• [DESCRIPTION OF THE TASK]: Give the data back exactly as it stands.
-------- INPUT FOR THIS TASK --------
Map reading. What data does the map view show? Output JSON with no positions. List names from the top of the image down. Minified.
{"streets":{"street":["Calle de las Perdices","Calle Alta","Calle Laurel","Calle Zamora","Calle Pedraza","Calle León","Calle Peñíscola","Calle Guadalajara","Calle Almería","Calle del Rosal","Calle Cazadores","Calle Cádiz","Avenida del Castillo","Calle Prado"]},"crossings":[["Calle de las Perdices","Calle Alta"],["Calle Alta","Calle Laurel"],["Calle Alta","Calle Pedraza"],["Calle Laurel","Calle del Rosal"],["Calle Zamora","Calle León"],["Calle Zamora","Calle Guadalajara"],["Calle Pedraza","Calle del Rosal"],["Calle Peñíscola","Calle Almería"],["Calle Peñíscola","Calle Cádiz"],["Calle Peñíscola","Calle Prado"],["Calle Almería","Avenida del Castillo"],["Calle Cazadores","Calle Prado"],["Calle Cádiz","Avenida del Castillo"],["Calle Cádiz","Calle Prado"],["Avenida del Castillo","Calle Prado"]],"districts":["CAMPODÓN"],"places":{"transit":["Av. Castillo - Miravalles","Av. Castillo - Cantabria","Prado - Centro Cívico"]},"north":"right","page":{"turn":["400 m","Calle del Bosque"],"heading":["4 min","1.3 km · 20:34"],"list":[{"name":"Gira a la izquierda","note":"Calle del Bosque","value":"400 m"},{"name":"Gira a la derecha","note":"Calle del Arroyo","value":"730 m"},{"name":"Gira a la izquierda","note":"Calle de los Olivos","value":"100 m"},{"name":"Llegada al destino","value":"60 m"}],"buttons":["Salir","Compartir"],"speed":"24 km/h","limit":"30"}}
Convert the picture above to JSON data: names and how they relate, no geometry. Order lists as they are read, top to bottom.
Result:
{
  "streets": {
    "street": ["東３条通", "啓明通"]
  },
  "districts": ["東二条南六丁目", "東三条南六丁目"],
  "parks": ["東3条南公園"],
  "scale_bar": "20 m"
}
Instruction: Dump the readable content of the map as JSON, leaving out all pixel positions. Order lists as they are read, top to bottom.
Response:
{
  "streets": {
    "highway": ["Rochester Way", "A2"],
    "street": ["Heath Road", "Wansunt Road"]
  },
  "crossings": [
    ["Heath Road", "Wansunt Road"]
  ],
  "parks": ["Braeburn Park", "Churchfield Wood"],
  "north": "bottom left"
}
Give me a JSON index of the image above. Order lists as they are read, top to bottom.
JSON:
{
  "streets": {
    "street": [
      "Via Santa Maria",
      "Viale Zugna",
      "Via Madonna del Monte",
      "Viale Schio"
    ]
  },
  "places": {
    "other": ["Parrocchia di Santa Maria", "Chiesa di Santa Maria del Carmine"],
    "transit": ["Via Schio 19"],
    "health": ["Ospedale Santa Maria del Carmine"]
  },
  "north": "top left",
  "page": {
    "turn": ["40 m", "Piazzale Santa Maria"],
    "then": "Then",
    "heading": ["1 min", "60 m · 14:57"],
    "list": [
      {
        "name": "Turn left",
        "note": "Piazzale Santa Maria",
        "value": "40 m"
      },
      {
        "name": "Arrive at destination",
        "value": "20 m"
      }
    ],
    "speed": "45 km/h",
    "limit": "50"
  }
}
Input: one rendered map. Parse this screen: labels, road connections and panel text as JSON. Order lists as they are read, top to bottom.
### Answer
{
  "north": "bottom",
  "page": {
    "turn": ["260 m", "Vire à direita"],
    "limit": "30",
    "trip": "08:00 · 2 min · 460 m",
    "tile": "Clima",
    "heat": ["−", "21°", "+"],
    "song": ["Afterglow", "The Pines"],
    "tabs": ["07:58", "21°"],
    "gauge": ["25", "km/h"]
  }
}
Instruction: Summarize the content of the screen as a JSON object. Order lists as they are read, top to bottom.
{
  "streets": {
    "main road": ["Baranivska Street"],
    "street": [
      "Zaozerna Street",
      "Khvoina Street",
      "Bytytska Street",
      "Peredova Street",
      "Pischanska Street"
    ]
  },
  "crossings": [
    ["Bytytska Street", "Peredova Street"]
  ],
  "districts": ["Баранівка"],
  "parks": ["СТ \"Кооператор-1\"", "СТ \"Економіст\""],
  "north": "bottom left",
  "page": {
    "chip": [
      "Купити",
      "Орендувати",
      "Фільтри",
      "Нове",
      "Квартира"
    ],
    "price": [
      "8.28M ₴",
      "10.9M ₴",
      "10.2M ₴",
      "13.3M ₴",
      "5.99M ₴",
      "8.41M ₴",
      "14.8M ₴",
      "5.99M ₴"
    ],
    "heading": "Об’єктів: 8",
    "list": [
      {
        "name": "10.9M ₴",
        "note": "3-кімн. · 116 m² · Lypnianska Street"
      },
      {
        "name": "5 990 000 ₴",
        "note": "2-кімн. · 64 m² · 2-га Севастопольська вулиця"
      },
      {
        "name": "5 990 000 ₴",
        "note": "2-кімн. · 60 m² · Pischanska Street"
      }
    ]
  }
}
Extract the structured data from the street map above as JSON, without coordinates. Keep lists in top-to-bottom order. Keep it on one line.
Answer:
--------
• [OUTPUT BELOW]:
Map reading. What data does the map view show? Output JSON with no positions. List names from the top of the image down. Minified.
{"streets":{"street":["Calle de las Perdices","Calle Alta","Calle Laurel","Calle Zamora","Calle Pedraza","Calle León","Calle Peñíscola","Calle Guadalajara","Calle Almería","Calle del Rosal","Calle Cazadores","Calle Cádiz","Avenida del Castillo","Calle Prado"]},"crossings":[["Calle de las Perdices","Calle Alta"],["Calle Alta","Calle Laurel"],["Calle Alta","Calle Pedraza"],["Calle Laurel","Calle del Rosal"],["Calle Zamora","Calle León"],["Calle Zamora","Calle Guadalajara"],["Calle Pedraza","Calle del Rosal"],["Calle Peñíscola","Calle Almería"],["Calle Peñíscola","Calle Cádiz"],["Calle Peñíscola","Calle Prado"],["Calle Almería","Avenida del Castillo"],["Calle Cazadores","Calle Prado"],["Calle Cádiz","Avenida del Castillo"],["Calle Cádiz","Calle Prado"],["Avenida del Castillo","Calle Prado"]],"districts":["CAMPODÓN"],"places":{"transit":["Av. Castillo - Miravalles","Av. Castillo - Cantabria","Prado - Centro Cívico"]},"north":"right","page":{"turn":["400 m","Calle del Bosque"],"heading":["4 min","1.3 km · 20:34"],"list":[{"name":"Gira a la izquierda","note":"Calle del Bosque","value":"400 m"},{"name":"Gira a la derecha","note":"Calle del Arroyo","value":"730 m"},{"name":"Gira a la izquierda","note":"Calle de los Olivos","value":"100 m"},{"name":"Llegada al destino","value":"60 m"}],"buttons":["Salir","Compartir"],"speed":"24 km/h","limit":"30"}}
Convert the picture above to JSON data: names and how they relate, no geometry. Order lists as they are read, top to bottom.
Result:
{
  "streets": {
    "street": ["東３条通", "啓明通"]
  },
  "districts": ["東二条南六丁目", "東三条南六丁目"],
  "parks": ["東3条南公園"],
  "scale_bar": "20 m"
}
Instruction: Dump the readable content of the map as JSON, leaving out all pixel positions. Order lists as they are read, top to bottom.
Response:
{
  "streets": {
    "highway": ["Rochester Way", "A2"],
    "street": ["Heath Road", "Wansunt Road"]
  },
  "crossings": [
    ["Heath Road", "Wansunt Road"]
  ],
  "parks": ["Braeburn Park", "Churchfield Wood"],
  "north": "bottom left"
}
Give me a JSON index of the image above. Order lists as they are read, top to bottom.
JSON:
{
  "streets": {
    "street": [
      "Via Santa Maria",
      "Viale Zugna",
      "Via Madonna del Monte",
      "Viale Schio"
    ]
  },
  "places": {
    "other": ["Parrocchia di Santa Maria", "Chiesa di Santa Maria del Carmine"],
    "transit": ["Via Schio 19"],
    "health": ["Ospedale Santa Maria del Carmine"]
  },
  "north": "top left",
  "page": {
    "turn": ["40 m", "Piazzale Santa Maria"],
    "then": "Then",
    "heading": ["1 min", "60 m · 14:57"],
    "list": [
      {
        "name": "Turn left",
        "note": "Piazzale Santa Maria",
        "value": "40 m"
      },
      {
        "name": "Arrive at destination",
        "value": "20 m"
      }
    ],
    "speed": "45 km/h",
    "limit": "50"
  }
}
Input: one rendered map. Parse this screen: labels, road connections and panel text as JSON. Order lists as they are read, top to bottom.
### Answer
{
  "north": "bottom",
  "page": {
    "turn": ["260 m", "Vire à direita"],
    "limit": "30",
    "trip": "08:00 · 2 min · 460 m",
    "tile": "Clima",
    "heat": ["−", "21°", "+"],
    "song": ["Afterglow", "The Pines"],
    "tabs": ["07:58", "21°"],
    "gauge": ["25", "km/h"]
  }
}
Instruction: Summarize the content of the screen as a JSON object. Order lists as they are read, top to bottom.
{
  "streets": {
    "main road": ["Baranivska Street"],
    "street": [
      "Zaozerna Street",
      "Khvoina Street",
      "Bytytska Street",
      "Peredova Street",
      "Pischanska Street"
    ]
  },
  "crossings": [
    ["Bytytska Street", "Peredova Street"]
  ],
  "districts": ["Баранівка"],
  "parks": ["СТ \"Кооператор-1\"", "СТ \"Економіст\""],
  "north": "bottom left",
  "page": {
    "chip": [
      "Купити",
      "Орендувати",
      "Фільтри",
      "Нове",
      "Квартира"
    ],
    "price": [
      "8.28M ₴",
      "10.9M ₴",
      "10.2M ₴",
      "13.3M ₴",
      "5.99M ₴",
      "8.41M ₴",
      "14.8M ₴",
      "5.99M ₴"
    ],
    "heading": "Об’єктів: 8",
    "list": [
      {
        "name": "10.9M ₴",
        "note": "3-кімн. · 116 m² · Lypnianska Street"
      },
      {
        "name": "5 990 000 ₴",
        "note": "2-кімн. · 64 m² · 2-га Севастопольська вулиця"
      },
      {
        "name": "5 990 000 ₴",
        "note": "2-кімн. · 60 m² · Pischanska Street"
      }
    ]
  }
}
Extract the structured data from the street map above as JSON, without coordinates. Keep lists in top-to-bottom order. Keep it on one line.
Answer:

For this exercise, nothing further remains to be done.